Behold my first text-to-video masterpiece from July 2023. I made this with modelscope and stable diffusion. I created the video locally on my PC. Keep in mind that this was just around 9 months ago.

Compare this to the new AI generated videos (February, 2024) :

Yes - that’s all AI generated video, generated by OpenAI’s new Sora model. (I may have also added a soundtrack created with Suno AI.)

OpenAI is continuing to tease us all with Sora. Sora is “an AI model that can create realistic and imaginative scenes from text instructions”. It is text-to-video and it is currently the most uncanny high quality text-to-video capabilitiy available. But it isn’t the first, per my originally created Canada Day video from July 2023. Even before then, in 2022, individuals utilized Stable Diffusion to produce stunning animations.

But here lies the crux of the matter. The leap in AI-generated video quality from 2023 to 2024 is staggering, to say the least. Even when comparing the creme de la creme of AI generative video from RunwayML’s Gen-2, there’s simply no comparison.

While access to Sora remains limited to a select group of testers, we can anticipate a surge in AI-generated video content by mid-2024 that surpasses current expectations. And by the end of 2024, expect the emergence of open-source equivalents and a burgeoning community dedicated to enhancing AI animation workflows with tools like Automatic1111 and ComfyUI. We’re likely to see even more sophisticated versions of Stable Video Diffucsion from stability.ai, along with improvements in Pika and perhaps a new Gen-3 model and other emerging players, including from Meta, Google, Alibaba, and others.

The trajectory of these advancements promises continuous improvement through new models, algorithms, workflows, and more affordable, superior computing power. To me, envisioning the future of this tech is a little like trying to visualize the 4th dimension.

AI-generated video opens the door to a plethora of innovative ideas and creations. Yet, the potential downsides are substantial, reminiscent of several “Black Mirror” episodes. Deepfakes and other malicious uses could become easily accessible to anyone with nefarious intentions.

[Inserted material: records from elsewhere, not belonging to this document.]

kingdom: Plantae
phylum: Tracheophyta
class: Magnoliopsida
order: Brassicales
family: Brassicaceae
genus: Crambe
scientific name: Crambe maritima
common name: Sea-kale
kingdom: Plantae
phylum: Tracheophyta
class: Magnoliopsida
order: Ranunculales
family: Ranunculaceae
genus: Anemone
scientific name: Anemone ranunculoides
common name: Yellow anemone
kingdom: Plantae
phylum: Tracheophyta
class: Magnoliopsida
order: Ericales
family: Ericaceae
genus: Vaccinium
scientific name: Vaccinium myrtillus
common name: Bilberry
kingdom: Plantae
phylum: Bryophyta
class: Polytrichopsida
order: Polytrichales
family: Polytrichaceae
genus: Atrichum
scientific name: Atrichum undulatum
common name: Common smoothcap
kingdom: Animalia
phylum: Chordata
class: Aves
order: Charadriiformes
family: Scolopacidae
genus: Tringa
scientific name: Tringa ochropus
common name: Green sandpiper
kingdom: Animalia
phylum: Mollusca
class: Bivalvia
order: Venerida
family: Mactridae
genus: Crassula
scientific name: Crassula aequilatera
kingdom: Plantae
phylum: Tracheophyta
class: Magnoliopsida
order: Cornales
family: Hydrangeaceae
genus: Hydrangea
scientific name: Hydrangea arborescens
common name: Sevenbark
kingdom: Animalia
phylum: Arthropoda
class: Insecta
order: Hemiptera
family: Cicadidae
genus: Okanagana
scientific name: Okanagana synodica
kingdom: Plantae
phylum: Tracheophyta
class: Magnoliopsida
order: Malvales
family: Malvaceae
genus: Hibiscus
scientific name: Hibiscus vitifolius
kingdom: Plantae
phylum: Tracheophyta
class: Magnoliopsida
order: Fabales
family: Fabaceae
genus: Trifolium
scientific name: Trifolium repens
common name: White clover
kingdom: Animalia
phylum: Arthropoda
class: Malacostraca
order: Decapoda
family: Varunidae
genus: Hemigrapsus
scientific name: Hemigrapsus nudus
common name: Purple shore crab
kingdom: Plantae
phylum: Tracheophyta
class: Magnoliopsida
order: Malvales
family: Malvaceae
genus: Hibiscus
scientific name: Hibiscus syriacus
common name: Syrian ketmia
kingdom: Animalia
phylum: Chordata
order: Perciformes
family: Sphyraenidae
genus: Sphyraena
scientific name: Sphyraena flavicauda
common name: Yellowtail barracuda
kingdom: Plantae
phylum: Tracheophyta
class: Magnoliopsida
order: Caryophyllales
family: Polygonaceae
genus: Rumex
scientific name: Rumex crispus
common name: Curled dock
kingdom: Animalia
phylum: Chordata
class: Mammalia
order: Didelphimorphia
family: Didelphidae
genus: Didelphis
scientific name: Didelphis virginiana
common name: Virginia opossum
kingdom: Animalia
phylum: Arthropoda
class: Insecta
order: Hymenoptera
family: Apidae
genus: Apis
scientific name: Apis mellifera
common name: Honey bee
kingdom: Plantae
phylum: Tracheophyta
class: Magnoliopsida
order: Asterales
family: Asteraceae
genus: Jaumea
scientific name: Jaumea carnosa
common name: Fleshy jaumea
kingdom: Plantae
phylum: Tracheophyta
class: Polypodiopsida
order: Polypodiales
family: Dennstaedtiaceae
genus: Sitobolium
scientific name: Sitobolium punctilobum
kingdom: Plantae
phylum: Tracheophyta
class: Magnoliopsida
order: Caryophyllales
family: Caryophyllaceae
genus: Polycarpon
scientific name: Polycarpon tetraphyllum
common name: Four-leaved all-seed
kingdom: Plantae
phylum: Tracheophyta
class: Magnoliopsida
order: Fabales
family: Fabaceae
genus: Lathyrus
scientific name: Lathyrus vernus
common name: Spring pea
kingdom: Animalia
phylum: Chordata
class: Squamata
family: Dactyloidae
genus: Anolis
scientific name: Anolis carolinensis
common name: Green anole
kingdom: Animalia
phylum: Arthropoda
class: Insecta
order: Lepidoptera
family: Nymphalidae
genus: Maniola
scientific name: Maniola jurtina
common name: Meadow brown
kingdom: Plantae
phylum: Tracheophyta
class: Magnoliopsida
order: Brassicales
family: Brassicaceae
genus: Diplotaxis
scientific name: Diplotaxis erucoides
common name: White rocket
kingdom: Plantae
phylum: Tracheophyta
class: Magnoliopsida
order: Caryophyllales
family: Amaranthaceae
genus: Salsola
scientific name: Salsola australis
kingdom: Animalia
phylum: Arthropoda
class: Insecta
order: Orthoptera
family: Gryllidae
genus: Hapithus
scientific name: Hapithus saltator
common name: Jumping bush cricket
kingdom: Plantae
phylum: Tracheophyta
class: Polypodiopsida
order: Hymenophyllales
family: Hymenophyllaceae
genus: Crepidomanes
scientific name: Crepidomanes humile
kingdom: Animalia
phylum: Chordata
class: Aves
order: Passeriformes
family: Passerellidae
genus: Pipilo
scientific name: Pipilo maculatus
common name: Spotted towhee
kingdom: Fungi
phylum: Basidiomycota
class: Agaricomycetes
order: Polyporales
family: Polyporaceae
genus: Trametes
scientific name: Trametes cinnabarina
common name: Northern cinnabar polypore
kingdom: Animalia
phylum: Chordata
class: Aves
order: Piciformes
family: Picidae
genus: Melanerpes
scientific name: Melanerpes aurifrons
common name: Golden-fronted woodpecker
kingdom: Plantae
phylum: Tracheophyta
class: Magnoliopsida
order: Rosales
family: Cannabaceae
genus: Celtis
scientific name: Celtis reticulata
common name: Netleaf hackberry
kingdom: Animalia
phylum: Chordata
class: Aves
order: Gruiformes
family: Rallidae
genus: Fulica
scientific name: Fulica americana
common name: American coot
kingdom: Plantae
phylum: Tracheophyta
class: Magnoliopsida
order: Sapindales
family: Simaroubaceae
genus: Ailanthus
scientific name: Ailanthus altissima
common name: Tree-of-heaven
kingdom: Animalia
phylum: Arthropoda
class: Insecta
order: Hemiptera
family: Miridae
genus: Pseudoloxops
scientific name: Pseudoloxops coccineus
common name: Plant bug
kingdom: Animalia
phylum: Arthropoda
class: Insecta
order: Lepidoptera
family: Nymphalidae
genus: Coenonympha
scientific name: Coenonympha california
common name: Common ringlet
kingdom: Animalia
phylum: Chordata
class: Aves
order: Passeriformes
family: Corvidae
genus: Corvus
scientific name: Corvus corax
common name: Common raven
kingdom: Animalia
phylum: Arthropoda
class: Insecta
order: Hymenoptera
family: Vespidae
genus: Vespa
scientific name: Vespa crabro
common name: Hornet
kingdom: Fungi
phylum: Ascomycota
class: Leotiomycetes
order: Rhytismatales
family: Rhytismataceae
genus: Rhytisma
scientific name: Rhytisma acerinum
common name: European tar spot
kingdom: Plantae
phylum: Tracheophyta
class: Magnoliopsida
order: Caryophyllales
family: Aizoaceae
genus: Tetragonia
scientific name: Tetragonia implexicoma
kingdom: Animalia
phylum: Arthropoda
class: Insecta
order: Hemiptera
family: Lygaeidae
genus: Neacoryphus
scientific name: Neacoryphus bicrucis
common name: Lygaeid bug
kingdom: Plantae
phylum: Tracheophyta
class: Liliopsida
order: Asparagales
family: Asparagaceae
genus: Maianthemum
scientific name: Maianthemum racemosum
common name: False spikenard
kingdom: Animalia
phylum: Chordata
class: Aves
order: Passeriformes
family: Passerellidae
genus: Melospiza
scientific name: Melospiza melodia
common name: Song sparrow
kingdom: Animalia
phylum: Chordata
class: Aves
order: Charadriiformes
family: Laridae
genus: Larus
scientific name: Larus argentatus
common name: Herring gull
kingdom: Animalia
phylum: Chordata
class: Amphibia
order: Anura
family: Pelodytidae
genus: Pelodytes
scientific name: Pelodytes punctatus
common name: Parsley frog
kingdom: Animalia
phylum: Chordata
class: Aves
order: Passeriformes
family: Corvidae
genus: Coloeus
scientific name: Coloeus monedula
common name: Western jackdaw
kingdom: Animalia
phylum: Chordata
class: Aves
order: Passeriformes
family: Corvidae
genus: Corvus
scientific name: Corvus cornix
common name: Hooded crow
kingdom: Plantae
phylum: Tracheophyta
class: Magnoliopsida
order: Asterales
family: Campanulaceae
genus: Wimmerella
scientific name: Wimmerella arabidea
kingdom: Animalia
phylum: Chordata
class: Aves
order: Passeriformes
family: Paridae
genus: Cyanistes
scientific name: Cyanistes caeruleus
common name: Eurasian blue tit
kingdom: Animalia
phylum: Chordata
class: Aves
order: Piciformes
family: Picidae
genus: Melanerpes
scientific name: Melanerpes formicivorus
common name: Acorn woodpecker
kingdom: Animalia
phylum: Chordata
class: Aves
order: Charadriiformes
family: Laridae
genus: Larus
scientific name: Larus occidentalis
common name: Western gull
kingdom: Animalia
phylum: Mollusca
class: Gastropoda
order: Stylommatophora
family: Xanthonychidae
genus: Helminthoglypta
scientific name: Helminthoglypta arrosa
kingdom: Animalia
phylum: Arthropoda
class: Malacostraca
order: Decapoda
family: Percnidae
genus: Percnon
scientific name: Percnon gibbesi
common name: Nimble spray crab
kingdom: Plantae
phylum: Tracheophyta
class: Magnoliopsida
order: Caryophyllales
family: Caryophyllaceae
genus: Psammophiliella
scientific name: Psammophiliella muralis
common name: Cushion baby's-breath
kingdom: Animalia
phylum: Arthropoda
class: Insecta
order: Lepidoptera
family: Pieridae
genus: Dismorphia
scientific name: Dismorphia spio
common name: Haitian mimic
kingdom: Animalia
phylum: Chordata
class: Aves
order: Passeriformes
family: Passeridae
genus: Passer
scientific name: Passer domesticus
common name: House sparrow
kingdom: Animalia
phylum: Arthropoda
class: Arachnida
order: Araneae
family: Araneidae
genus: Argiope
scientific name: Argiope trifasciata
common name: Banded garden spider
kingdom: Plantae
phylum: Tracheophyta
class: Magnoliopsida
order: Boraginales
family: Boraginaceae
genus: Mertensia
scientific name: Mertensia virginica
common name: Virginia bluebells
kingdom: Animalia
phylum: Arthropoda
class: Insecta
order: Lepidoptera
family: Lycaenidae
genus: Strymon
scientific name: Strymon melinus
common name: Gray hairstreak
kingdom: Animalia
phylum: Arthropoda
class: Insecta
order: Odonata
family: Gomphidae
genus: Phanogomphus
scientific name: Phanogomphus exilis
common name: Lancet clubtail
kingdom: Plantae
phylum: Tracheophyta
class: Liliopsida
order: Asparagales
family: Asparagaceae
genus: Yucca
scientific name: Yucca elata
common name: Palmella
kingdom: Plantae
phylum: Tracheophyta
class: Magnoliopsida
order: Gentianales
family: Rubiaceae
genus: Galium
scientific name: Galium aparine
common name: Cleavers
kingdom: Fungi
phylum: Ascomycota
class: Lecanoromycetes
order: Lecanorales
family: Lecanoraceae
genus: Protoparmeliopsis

This reality is a significant source of concern for me, especially considering the future world my children will grow up in, where things like bullying could escalate to unprecedented levels, and AI generated disturbing content is just a social media scroll away.

Yes, governments are crafting legislation and mechanisms that can protect people from this inevitable AI video abuse, but governments just don’t move fast enough. It will be years before the system finds ways to mitigate the dangers of these technologies and by then, at the rate that generative AI is moving, it will be far far to late. Even if governments do try to put in laws or regulations around AI generated media, they will be forced to balance the fact that they can’t add friction to innovation or else face being out-innovated by other nations. Moloch in full effect. This situation is further complicated by the dynamism and resilience of the open-source community in AI development, which continues to advance at an accelerating pace.

So here we are - on the brink of this transformative era. It is crucial to foster a dialogue that balances innovation with ethical considerations and the well-being of society. The collective genius that propels AI technology forward must also be harnessed to anticipate and mitigate its potential harms.

And yet, I am so excited for what is around the corner. From this vantage point, rightly or wrongly, the possibilities seem absolutely limitless.